O superintendente da Semarh Gustavo Carvalho afirma que o episódio serve como aprendizado para os órgãos reguladores. “É difícil prever o que vai acontecer na natureza. Quem trabalha com hidrologia se baseia com registros históricos. E este momento que nós estamos vivenciando agora nunca houve, assim como ocorreu em 2010 com uma cheia de registro tão intenso. Na verdade, são elementos que serão inseridos para planejamento para aprendermos melhor”, afirma.

A Agência Nacional de Águas informou que irá realizar estudos para identificar as necessidades para os momentos críticos. “Estão sendo elaborados os estudos necessários para a proposição desse instrumento regulatório. Tão logo disponíveis, os estudos e a proposta serão objeto de reuniões públicas a serem realizadas diretamente nas regiões afetadas, previstas inicialmente para agosto de 2017”.

O oceanógrafo Le Campion acredita que diante do quadro visualizado de forma recorrente nos últimos seis anos, teria sido possível elaborar planos de contingência. “Se preparar melhor implica em prejudicar a tão propagada indústria da seca que existe desde o Brasil império”, critica o oceanógrafo.

O superintendente da Semarh argumenta que é preciso haver execução de projetos de infraestrutura em conjunto com ações educativas.

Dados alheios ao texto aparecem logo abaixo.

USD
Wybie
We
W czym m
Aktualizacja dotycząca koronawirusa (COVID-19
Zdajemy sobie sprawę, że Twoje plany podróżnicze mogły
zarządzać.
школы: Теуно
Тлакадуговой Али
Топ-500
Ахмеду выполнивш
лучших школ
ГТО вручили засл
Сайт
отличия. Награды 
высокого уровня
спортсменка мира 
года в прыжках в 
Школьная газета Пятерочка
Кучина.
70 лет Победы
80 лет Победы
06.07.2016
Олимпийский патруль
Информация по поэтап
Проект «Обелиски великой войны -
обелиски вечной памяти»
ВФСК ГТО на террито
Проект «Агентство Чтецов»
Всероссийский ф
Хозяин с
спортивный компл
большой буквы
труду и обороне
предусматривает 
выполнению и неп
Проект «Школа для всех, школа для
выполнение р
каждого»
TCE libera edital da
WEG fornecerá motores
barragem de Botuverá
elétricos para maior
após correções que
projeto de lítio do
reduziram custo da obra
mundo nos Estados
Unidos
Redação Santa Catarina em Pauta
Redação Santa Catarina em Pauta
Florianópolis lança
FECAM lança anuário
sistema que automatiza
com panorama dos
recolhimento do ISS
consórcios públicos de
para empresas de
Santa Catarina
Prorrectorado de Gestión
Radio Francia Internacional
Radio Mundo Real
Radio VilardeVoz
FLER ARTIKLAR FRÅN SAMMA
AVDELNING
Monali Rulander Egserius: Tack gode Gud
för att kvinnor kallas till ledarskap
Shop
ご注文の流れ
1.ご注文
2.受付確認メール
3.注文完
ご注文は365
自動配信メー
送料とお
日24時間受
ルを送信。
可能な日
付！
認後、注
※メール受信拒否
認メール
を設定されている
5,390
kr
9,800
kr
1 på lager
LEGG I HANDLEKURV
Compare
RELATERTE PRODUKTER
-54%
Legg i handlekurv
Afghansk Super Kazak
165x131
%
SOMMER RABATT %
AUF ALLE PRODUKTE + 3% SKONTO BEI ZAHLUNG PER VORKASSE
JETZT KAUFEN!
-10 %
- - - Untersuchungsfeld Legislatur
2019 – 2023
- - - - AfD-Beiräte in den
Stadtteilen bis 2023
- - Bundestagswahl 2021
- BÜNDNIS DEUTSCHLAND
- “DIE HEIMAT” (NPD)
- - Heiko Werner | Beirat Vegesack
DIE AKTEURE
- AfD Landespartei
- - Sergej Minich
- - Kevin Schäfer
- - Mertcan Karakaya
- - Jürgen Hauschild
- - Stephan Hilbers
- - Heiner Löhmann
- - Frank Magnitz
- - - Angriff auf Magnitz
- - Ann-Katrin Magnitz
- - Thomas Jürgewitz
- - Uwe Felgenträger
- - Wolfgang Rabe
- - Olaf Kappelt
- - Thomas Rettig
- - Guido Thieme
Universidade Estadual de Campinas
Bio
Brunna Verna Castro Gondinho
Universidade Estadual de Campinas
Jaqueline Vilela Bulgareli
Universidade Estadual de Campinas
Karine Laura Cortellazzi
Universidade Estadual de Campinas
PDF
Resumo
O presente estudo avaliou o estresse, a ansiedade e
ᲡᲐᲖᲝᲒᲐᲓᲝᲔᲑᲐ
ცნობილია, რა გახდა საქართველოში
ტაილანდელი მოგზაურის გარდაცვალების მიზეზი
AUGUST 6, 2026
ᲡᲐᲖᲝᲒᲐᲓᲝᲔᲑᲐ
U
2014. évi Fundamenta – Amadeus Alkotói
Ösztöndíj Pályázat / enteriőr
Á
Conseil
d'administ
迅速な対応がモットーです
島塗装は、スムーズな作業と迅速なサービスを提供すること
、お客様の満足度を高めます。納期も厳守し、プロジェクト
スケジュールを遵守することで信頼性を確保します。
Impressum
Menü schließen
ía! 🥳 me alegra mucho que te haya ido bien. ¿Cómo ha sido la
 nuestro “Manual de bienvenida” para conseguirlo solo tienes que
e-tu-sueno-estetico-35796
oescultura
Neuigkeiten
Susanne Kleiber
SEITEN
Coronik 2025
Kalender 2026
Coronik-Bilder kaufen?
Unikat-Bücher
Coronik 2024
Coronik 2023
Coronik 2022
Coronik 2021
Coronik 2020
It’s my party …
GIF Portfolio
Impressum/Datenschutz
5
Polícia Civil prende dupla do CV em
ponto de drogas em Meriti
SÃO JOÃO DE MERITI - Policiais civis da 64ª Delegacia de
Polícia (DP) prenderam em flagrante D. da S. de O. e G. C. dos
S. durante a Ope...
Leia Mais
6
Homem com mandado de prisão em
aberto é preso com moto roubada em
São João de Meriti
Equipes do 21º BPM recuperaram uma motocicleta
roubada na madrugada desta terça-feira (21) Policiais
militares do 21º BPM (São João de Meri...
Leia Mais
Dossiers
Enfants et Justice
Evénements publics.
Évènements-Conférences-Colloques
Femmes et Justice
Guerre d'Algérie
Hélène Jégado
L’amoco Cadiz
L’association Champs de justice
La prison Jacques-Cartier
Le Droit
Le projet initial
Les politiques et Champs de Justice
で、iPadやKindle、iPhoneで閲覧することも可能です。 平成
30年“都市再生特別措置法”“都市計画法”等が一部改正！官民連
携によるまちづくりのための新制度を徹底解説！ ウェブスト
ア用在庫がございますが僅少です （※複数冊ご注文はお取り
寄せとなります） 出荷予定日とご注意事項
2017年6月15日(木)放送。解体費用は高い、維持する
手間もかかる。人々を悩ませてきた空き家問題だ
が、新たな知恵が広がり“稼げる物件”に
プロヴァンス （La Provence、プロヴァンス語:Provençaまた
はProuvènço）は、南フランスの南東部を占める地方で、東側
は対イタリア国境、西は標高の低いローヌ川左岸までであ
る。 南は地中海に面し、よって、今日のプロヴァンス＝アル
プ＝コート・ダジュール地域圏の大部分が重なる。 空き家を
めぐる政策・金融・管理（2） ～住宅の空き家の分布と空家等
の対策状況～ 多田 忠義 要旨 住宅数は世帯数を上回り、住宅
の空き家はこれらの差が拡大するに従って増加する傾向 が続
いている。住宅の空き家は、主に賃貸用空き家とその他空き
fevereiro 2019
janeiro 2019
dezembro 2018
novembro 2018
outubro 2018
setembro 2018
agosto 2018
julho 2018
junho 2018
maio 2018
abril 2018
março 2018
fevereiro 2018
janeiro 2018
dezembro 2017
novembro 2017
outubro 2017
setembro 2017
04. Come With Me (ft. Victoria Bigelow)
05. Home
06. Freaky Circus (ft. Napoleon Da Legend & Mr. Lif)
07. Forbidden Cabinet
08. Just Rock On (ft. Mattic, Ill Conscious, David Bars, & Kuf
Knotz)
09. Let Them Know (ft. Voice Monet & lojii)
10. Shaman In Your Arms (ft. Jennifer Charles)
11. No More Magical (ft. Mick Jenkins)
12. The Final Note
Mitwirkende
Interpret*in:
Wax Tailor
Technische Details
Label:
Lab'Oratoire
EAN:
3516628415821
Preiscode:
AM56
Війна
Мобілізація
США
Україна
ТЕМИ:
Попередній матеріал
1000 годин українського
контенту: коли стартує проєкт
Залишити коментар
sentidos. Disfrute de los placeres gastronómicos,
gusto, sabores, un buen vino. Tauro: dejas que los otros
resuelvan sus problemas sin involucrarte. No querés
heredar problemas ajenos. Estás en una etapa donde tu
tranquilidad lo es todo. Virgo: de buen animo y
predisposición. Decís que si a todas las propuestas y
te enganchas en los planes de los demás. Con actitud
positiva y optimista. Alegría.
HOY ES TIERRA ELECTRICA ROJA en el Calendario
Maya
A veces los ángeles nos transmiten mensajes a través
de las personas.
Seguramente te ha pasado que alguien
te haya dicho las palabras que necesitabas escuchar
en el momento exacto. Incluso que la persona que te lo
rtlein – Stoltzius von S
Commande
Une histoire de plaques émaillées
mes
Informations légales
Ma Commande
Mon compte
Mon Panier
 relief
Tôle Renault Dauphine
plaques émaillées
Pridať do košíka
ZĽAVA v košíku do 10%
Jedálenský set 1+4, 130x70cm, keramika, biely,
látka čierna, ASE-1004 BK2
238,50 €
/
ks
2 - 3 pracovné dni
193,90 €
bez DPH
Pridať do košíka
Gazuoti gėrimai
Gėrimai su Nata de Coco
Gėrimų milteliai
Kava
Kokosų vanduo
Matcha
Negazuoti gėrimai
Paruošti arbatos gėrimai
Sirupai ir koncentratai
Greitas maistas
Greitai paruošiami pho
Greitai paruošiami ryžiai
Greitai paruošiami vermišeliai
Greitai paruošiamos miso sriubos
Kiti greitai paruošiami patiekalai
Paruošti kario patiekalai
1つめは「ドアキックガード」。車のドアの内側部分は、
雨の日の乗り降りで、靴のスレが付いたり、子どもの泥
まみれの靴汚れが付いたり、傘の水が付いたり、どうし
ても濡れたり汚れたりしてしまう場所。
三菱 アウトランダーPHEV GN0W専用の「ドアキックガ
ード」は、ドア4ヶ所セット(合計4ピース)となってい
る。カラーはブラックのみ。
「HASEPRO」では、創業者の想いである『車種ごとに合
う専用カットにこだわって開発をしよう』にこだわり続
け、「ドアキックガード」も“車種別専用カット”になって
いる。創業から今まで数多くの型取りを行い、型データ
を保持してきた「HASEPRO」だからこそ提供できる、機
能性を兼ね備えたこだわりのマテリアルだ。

“Nós temos dois eventos críticos no Mundaú: a cheia de grandes proporções em 2010 e esse que estamos vivenciando agora de grandes proporções também. A política implantada em situações desse tipo é principalmente reservar água para os períodos de escassez e também fazer barramentos para que possa realizar contenção no período de cheia. Óbvio que são obras de infraestrutura, mas, além disso, temos que continuar com ação de educação ambiental para que não continuemos com a degradação, com ocupação irregular, uma série de ações que devem continuar a ser realizadas para que possamos gradativamente ter a recuperação do rio”, classifica.